Get serious! .. I want you to know that, except for that one incident 
a week from last Thursday, I had never seen an "Irish Wolf" anywhere 
near my yard. .. Really! .. 

 Let's face facts now. .. Our dogs don't actually "do" anything!
.. They normally spend most of their time just waiting for something, .. 
anything .., to happen. Don't they now? 

 Here's how out-of-hand things have gotten. .. A terrier by
definition is, " .. a small and courageous variety of dog that
follows animals into their holes or burrows." .. I can
understand that. .. like, "Rat Terriers" and "Fox Terriers". ..
Now I read in "Dog World" that there are also "Bull Terriers", 
and, to top even that, "Clydesdale Terriers". .. Look! .. We
need either to change those names or to change that definition
of "terrier" to read something like, " .. follows animals into their holes,
burrows, pastures, or stables. .. also known for its lack of good judgment."

 We need names that reflect reality. .. We need to update the
"Working Group" so that its members can do work that really
needs to be done. .. We need a "German Laundry Dog", a
"Norwegian Sweeper", and a "Belgian Oil Changer". .. Maybe even
a "French Silverware Polisher" or a "Rhodesian Recycler" might be in order. ..

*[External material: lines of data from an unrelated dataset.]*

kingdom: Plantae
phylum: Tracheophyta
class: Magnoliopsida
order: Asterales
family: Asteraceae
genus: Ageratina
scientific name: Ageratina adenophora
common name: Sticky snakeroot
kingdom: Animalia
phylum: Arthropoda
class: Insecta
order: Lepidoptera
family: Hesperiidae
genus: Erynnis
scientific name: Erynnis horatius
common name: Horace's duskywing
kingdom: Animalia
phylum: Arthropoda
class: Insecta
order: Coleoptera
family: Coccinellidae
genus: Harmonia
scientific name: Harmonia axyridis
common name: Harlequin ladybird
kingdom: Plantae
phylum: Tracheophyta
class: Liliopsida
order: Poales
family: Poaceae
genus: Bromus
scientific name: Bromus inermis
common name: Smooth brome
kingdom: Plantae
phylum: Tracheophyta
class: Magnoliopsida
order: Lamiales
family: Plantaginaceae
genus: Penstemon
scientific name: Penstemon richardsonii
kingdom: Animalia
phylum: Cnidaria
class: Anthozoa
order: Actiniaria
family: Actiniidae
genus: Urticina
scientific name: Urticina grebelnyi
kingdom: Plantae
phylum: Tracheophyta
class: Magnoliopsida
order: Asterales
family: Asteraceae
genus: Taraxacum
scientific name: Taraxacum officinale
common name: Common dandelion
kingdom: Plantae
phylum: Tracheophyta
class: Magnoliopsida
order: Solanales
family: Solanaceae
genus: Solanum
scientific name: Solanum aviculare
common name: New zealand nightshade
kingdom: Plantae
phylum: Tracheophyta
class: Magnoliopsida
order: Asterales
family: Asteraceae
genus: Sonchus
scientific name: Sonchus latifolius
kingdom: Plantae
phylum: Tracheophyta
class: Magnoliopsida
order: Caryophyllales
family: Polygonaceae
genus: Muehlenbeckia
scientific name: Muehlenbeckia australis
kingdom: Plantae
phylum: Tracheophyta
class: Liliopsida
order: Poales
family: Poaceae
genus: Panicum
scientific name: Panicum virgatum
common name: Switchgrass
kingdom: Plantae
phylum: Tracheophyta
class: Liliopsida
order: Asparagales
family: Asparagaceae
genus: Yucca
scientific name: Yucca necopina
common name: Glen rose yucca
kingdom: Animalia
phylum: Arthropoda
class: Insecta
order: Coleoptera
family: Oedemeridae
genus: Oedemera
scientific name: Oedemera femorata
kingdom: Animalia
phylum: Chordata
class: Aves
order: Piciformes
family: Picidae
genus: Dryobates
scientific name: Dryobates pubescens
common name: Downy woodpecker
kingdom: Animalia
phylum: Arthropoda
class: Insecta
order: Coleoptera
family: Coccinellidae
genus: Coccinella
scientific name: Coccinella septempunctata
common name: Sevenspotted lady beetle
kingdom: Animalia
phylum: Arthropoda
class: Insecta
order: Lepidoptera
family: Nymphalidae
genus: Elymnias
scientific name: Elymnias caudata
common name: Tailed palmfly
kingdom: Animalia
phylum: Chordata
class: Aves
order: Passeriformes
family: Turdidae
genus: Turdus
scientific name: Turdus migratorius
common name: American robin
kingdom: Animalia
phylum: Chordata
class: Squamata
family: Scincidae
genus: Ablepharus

 OK! .. So a "German Laundry Dog" doesn't actually do the
laundry. .. Shoot, the average German Shepherd wouldn't know a
sheep if one crawled into the crate with him. .. Well? .. Would
he?

 I can find fifty goats within three miles of my place. .. Do
you think there's a sheep anywhere nearby? .. No! .. Is there a
"Goatherd" in the A.K.C. book? .. Hell no! .. (I'm sorry. .. I
really get emotional about this.)

 Once these changes have been made, maybe we can have real field
trials and make awards for real contributions to easing the
human condition. .. "Truth in Naming" .. that's what we'll call
it. .. I can see a "Lounging Group", a "Just Cute Group", a
"Waitin' for Something to Happen Group", and maybe a "Get Outta
My Face Group", for example. .. Then we'll have something honest
and people will relate to it.

 I haven't worked out the "high tech"  part, or the money making
part yet, but you'll have to admit that the "need" is there. ..
Can't deny that anymore, can you? .. Nope! .. You can't.